In the UK, one of the leading practices, Foster + Partners, have opted to laser-cut their face shields, specifically designing them shields for faster production, as well as disassembly, sanitation, and reuse. The face shield components can be cut within 30 seconds and assembled in under a minute. One cutting machine allows for the assembly 1,000 face shields in a single day. The laser-cut face shields have now been distributed to health workers in London to test, and the studio has made the design and material specifications available so anyone with laser cutters can begin working. F + P are also exploring how to get the design approved for mass production.

Educational institutions

Educational institutions and other organizations have recognized the massive need for face shields, not only for health workers but for everyone, and have responded accordingly. Researchers at the University of Cambridge and the University of Queensland have turned to the Japanese art of paper folding to create the HappyShield, which is made by folding a sheet of clear plastic. The design is courtesy of University of Cambridge’s Centre for Natural Material Innovation and the University of Queensland’s Folded Structures Lab.

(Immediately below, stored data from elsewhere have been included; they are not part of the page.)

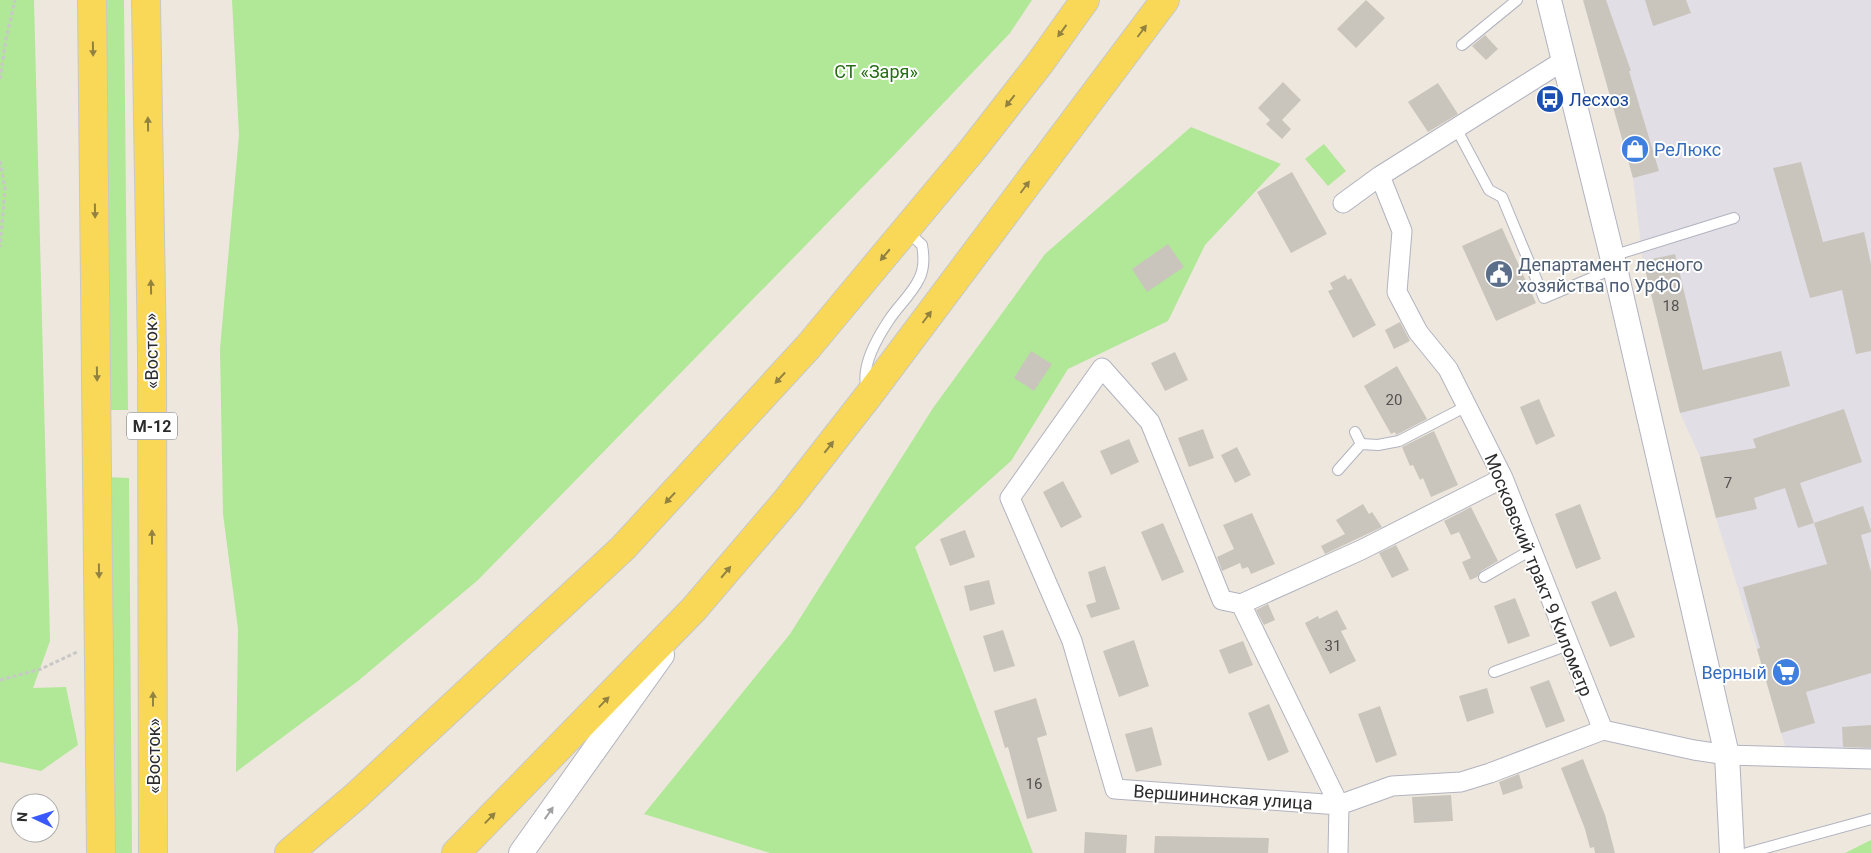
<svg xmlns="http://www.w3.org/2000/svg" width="1871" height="853" viewBox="0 0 1871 853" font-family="Roboto,sans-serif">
	<rect width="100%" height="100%" fill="#eee7dd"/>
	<path fill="#e1dee6" d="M1583,0H1871V755L1787,753L1757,649L1716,518L1700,457L1680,413L1643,261L1633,178Z"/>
	<path fill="#b0e897" d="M0,0H34L50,641L33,688L66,687L78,745L41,771L0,762Z
		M100,0H124L128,410H105Z
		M232,0H1032L1010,33L896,153L478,580L358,681L236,772L238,629L223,514L220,349L239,135Z
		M1191,127L1281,164L1205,245L1168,321L1068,369L1011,461L915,547L1033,853H770L644,814L790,634L933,408L1045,254Z
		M1324,144L1346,171L1328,186L1305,159Z
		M105,477L129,478L132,853H111Z
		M1871,840V853H1845Z"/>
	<path fill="#c9c5bc" d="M1366,0L1385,18L1356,48L1337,29Z
		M1583,0H1606L1631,71H1629L1659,171L1633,178Z
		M1645,0H1686L1691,13L1653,26Z
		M1485,35L1498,49L1486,60L1472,46Z
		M1283,82L1301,100L1282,120L1291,129L1282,139L1266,124L1270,120L1258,108Z
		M1438,83L1458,114L1428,132L1408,102Z
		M1801,162L1823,242L1864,232L1871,264V351L1856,354L1842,290L1810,298L1773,168Z
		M1292,172L1327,234L1291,253L1257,192Z
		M1502,228L1536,303L1496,321L1462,246Z
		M1168,244L1184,267L1147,292L1132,269Z
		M1675,254L1703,370L1781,351L1790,386L1680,413L1643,261Z
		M1345,275L1348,280L1351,278L1376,325L1353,338L1328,291L1333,289L1330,283Z
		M1400,322L1410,341L1394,349L1385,330Z
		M1031,351L1052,364L1034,391L1014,378Z
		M1175,352L1188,380L1165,391L1151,363Z
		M1397,366L1427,419L1396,435L1395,432L1391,434L1364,386Z
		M1539,399L1555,436L1536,445L1520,407Z
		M1844,409L1862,462L1800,483L1814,523L1798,528L1785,488L1754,498L1757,509L1716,518L1700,457L1756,448L1753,439Z
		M1203,429L1214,458L1189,467L1178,438Z
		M1434,431L1458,485L1431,497L1423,478L1420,480L1413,465L1410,466L1402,447Z
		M1129,439L1139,462L1111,475L1100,451Z
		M1237,447L1251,475L1235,483L1221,455Z
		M1063,481L1082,517L1061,528L1043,492Z
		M1363,504L1369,514L1372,512L1382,527L1325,554L1321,546L1345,534L1336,520Z
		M1580,504L1601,559L1576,569L1555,514Z
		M1863,506L1871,530V532L1861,535L1871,572V673L1806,692L1815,723L1781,733L1757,649L1760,648L1743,587L1827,564L1814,523Z
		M1471,507L1498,561L1481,571L1477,577L1470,580L1462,562L1471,558L1459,532L1451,535L1444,521Z
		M1252,513L1275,564L1251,574L1248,567L1242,569L1240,563L1222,571L1217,557L1234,549L1223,525Z
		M1163,523L1184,572L1162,581L1141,532Z
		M965,530L975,557L950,566L940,539Z
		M1396,545L1409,570L1392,578L1379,553Z
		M1105,566L1120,609L1091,618L1086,605L1096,602L1088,572Z
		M989,580L995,604L970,611L964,586Z
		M1616,591L1635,637L1610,647L1591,602Z
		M1515,598L1530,636L1508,644L1494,606Z
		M1268,604L1275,620L1264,625L1256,610Z
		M1337,610L1347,629L1341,631L1356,661L1330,674L1305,623L1318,616L1319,619Z
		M1003,630L1015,666L994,672L983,636Z
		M1134,640L1149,686L1119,697L1103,651Z
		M1243,641L1253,665L1229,674L1219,650Z
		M1549,680L1565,721L1546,728L1530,687Z
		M1487,688L1494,713L1467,722L1459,696Z
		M1036,698L1047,735L1037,738L1057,811L1027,819L1008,747L1005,748L994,711Z
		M1269,704L1289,752L1268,761L1248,713Z
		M1380,706L1397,755L1376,763L1358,714Z
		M1871,725V748L1843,747L1842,727Z
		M1152,727L1162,765L1136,772L1125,734Z
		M1583,759L1605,815L1615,853H1595L1594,847L1590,848L1585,829L1561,768Z
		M1519,774L1523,788L1503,795L1499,782Z
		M1451,795L1453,821L1414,823L1412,797Z
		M1085,832L1127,835L1126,853H1084Z
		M1155,836L1269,838L1268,853H1154Z"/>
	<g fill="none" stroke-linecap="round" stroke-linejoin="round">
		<defs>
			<path id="service" d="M1462,45L1517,0
				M1456,128L1489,190L1502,197L1544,298L1615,268
				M1612,256L1734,218
				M867,389C860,368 877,338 889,320C898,306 912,294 919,279C925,268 924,256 922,245L906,230
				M1355,432L1361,444L1378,445L1399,441L1467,406
				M1338,470L1361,444
				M1484,577L1531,550
				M1494,672L1568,645
				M1747,853L1871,819"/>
			<path id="minor" d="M1380,176L1402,231L1397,292L1418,332L1448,369L1503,478L1603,730
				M1343,203L1380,176L1563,61
				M1241,604L1361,550L1503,478
				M1338,853L1339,805L1241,604L1222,600L1150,422L1102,368L1010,498L1072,641L1115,789L1339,805L1392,786L1461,782L1490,773L1603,730L1694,750L1727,755L1871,759"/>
			<path id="tertiary" d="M1549,0L1615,268L1727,755L1732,853
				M521,853L662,655"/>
			<path id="primary" d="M92,0L101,853
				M146,0L152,354L153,853
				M289,853L356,796L623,548L808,347L973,149L1040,63L1085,0
				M456,853L694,609L787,500L869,395L1165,0"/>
		</defs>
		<use href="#service" stroke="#b1b3c0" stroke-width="12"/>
		<use href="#minor" stroke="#b1b3c0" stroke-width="21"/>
		<use href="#tertiary" stroke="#b1b3c0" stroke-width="26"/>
		<use href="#primary" stroke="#c8c8c8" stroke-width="30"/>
		<path stroke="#c8c8c8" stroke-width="3" stroke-dasharray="4 2.5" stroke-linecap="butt" d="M0,79L6,39L15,0
			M0,161L5,189L0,247
			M0,680L41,669L77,652"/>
		<use href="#service" stroke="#fff" stroke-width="10"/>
		<use href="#minor" stroke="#fff" stroke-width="19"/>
		<use href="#tertiary" stroke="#fff" stroke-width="24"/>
		<use href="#primary" stroke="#f9d857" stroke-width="28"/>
	</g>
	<defs><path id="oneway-solid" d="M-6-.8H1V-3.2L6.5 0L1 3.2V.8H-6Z" transform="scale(1.25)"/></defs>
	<g fill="#928242">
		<use href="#oneway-solid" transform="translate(1062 31) rotate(126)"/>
		<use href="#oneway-solid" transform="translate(1142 31) rotate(-53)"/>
		<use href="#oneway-solid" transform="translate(93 49) rotate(89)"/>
		<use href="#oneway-solid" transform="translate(1010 101) rotate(128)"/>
		<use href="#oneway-solid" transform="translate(148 124) rotate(-91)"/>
		<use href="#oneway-solid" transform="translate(1025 187) rotate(-53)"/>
		<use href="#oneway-solid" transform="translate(95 211) rotate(89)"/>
		<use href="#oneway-solid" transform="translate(885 255) rotate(130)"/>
		<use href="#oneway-solid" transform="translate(151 287) rotate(-91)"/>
		<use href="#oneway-solid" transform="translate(927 317) rotate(-53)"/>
		<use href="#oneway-solid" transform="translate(97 374) rotate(89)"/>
		<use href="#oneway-solid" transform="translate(780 378) rotate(133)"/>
		<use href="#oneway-solid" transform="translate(829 447) rotate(-52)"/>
		<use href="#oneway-solid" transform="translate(670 498) rotate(133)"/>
		<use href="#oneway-solid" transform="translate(152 537) rotate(-90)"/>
		<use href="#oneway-solid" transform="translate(99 571) rotate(89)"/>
		<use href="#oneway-solid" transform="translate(726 572) rotate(-50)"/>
		<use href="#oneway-solid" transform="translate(153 699) rotate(-90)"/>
		<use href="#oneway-solid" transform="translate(604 702) rotate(-46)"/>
		<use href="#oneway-solid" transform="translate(490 818) rotate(-46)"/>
	</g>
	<use fill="#a0a0a0" href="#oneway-solid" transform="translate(549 813) rotate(-55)"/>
	<defs>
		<symbol id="bus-disc" viewBox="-11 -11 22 22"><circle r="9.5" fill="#1a4fb4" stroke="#fff"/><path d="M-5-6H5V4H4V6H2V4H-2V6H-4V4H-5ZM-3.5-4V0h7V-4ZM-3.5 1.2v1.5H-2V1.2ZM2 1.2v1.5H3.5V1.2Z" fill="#fff"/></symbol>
		<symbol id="shop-disc" viewBox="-11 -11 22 22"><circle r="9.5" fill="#3f7fe0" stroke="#fff"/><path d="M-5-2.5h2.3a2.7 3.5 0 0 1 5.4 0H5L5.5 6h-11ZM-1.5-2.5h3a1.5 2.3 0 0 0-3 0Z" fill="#fff"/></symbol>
		<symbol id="civic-disc" viewBox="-11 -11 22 22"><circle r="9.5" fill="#5c6f8a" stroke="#fff"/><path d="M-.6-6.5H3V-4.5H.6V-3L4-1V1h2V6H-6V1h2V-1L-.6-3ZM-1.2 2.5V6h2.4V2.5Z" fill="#fff"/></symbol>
		<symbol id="supermarket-disc" viewBox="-11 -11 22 22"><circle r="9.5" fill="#3f7fe0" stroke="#fff"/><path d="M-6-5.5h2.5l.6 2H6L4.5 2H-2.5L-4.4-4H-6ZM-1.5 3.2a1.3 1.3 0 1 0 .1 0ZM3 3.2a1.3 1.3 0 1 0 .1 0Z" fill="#fff"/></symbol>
	</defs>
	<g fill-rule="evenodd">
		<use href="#bus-disc" x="1534" y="83" width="32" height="32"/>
		<use href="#shop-disc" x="1619" y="133" width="32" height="32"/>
		<use href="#civic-disc" x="1483" y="258" width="32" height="32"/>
		<use href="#supermarket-disc" x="1770" y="656" width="32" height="32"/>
	</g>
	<g text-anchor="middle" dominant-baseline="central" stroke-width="4" stroke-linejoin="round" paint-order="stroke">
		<g font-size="15" fill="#535250">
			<text x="1671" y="306">18</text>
			<text x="1394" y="400">20</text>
			<text x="1728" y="483">7</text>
			<text x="1333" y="646">31</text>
			<text x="1034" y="784">16</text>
		</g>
		<rect fill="#fff" stroke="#6b6b6b" stroke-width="1" x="127" y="412.5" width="50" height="27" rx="4"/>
		<g font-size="16" font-weight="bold" fill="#2c2c2c">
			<text x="152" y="426">М-12</text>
		</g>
		<g font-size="18" fill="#266e16" stroke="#fff">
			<text x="876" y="71">СТ «Заря»</text>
		</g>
		<g font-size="18" fill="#164399" stroke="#fff" text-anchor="start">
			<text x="1569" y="99">Лесхоз</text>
		</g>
		<g font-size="18" fill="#366cbe" stroke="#fff" text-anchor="start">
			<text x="1654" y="149">РеЛюкс</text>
			<text x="1767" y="672" text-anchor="end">Верный</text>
		</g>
		<g font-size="18" fill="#4e5e75" stroke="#fff" text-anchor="start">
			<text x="1518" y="264">Департамент лесного<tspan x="1518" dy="21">хозяйства по УрФО</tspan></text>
		</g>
		<g font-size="18" fill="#2c2c2c" stroke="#fff">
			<text transform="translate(151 351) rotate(-91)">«Восток»</text>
			<text transform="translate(1539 575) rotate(68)">Московский тракт 9 Километр</text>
			<text transform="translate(153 756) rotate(-90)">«Восток»</text>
			<text transform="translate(1223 797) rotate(4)">Вершининская улица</text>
		</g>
	</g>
	<g transform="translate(35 818) rotate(274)"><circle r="24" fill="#ffffff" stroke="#ababab"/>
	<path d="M0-4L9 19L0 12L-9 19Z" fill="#3959ff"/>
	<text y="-8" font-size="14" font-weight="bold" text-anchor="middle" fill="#2c2c2c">N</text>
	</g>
</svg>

At the Massachusetts Institute of Technology, on the other hand, researchers have begun mass-producing disposable face shields for medical workers. Theirs are made from a single piece of plastic, with each shield coming in a flat design that can be easily folded into a three-dimensional structure when needed for use, plus an additional protective feature in the form of flaps that fold under the neck and over the forehead.

Once again, the world is seeing an encouraging display of varying degrees of generosity, innovation, and goodwill in the face of a global crisis. All in all, there is much to celebrate.